Task objective: A single number is the answer here: how many lines below include "DynamoDB"?

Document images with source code

____________

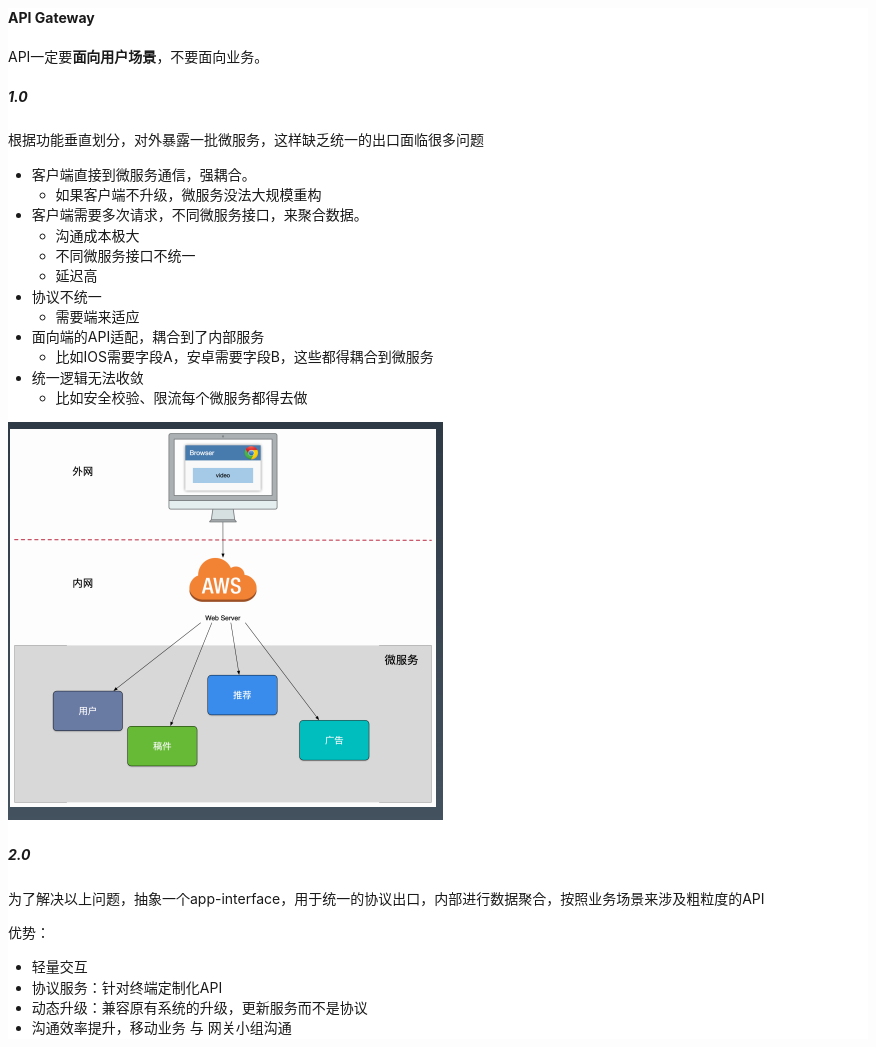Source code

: #### API Gateway

API一定要**面向用户场景**，不要面向业务。



##### 1.0

根据功能垂直划分，对外暴露一批微服务，这样缺乏统一的出口面临很多问题

- 客户端直接到微服务通信，强耦合。
  - 如果客户端不升级，微服务没法大规模重构
- 客户端需要多次请求，不同微服务接口，来聚合数据。
  - 沟通成本极大
  - 不同微服务接口不统一
  - 延迟高
- 协议不统一
  - 需要端来适应
- 面向端的API适配，耦合到了内部服务
  - 比如IOS需要字段A，安卓需要字段B，这些都得耦合到微服务
- 统一逻辑无法收敛
  - 比如安全校验、限流每个微服务都得去做

![image-20201213172450882](/assets/img/image-20201213172450882.png)

##### 2.0

为了解决以上问题，抽象一个app-interface，用于统一的协议出口，内部进行数据聚合，按照业务场景来涉及粗粒度的API

优势：

- 轻量交互
- 协议服务：针对终端定制化API
- 动态升级：兼容原有系统的升级，更新服务而不是协议
- 沟通效率提升，移动业务 与 网关小组沟通
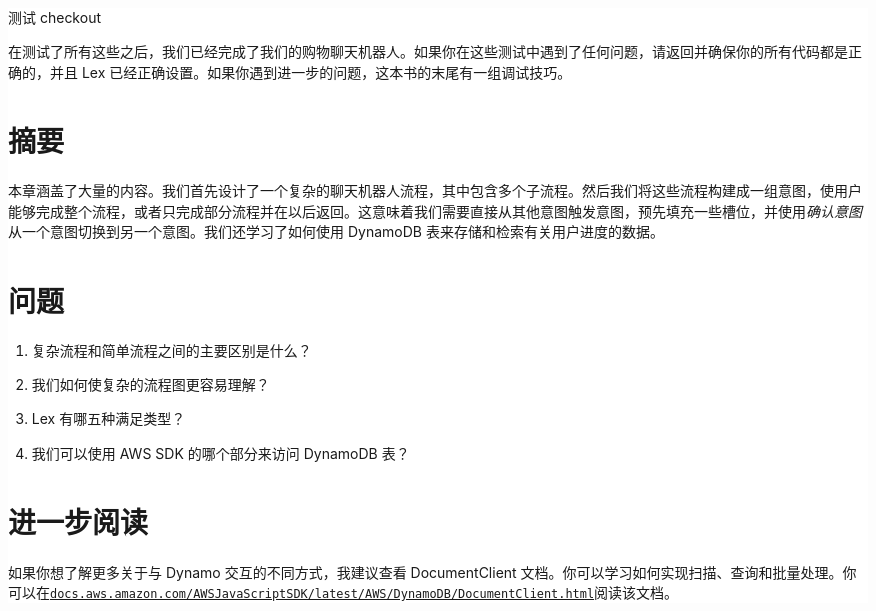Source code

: 测试 checkout

在测试了所有这些之后，我们已经完成了我们的购物聊天机器人。如果你在这些测试中遇到了任何问题，请返回并确保你的所有代码都是正确的，并且 Lex 已经正确设置。如果你遇到进一步的问题，这本书的末尾有一组调试技巧。

# 摘要

本章涵盖了大量的内容。我们首先设计了一个复杂的聊天机器人流程，其中包含多个子流程。然后我们将这些流程构建成一组意图，使用户能够完成整个流程，或者只完成部分流程并在以后返回。这意味着我们需要直接从其他意图触发意图，预先填充一些槽位，并使用*确认意图*从一个意图切换到另一个意图。我们还学习了如何使用 DynamoDB 表来存储和检索有关用户进度的数据。

# 问题

1.  复杂流程和简单流程之间的主要区别是什么？

1.  我们如何使复杂的流程图更容易理解？

1.  Lex 有哪五种满足类型？

1.  我们可以使用 AWS SDK 的哪个部分来访问 DynamoDB 表？

# 进一步阅读

如果你想了解更多关于与 Dynamo 交互的不同方式，我建议查看 DocumentClient 文档。你可以学习如何实现扫描、查询和批量处理。你可以在[`docs.aws.amazon.com/AWSJavaScriptSDK/latest/AWS/DynamoDB/DocumentClient.html`](https://docs.aws.amazon.com/AWSJavaScriptSDK/latest/AWS/DynamoDB/DocumentClient.html)阅读该文档。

____________

Expected output: 3